■ The problem:
Please turn the records below into a JSON list of strings, one string per line, skipping blank lines and leaving the pictures out.

■ Dataset content:
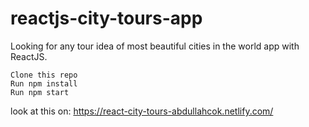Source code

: # reactjs-city-tours-app
Looking for any tour idea of most beautiful cities in the world app with ReactJS.


    Clone this repo
    Run npm install
    Run npm start

look at this on: https://react-city-tours-abdullahcok.netlify.com/
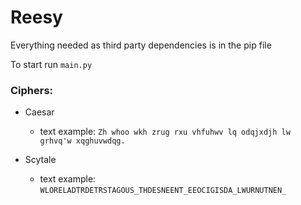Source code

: # Reesy

Everything needed as third party dependencies is in the pip file

To start run `main.py`



### Ciphers:
- Caesar
    - text example: `Zh whoo wkh zrug rxu vhfuhwv lq odqjxdjh lw grhvq'w xqghuvwdqg.`


- Scytale
    - text example: `WLORELADTRDETRSTAGOUS_THDESNEENT_EEOCIGISDA_LWURNUTNEN_`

■ Written answer:
[
  "Source code",
  ": # reactjs-city-tours-app",
  "Looking for any tour idea of most beautiful cities in the world app with ReactJS.",
  "    Clone this repo",
  "    Run npm install",
  "    Run npm start",
  "look at this on: https://react-city-tours-abdullahcok.netlify.com/",
  "Source code",
  ": # Reesy",
  "Everything needed as third party dependencies is in the pip file",
  "To start run `main.py`",
  "### Ciphers:",
  "- Caesar",
  "    - text example: `Zh whoo wkh zrug rxu vhfuhwv lq odqjxdjh lw grhvq'w xqghuvwdqg.`",
  "- Scytale",
  "    - text example: `WLORELADTRDETRSTAGOUS_THDESNEENT_EEOCIGISDA_LWURNUTNEN_`"
]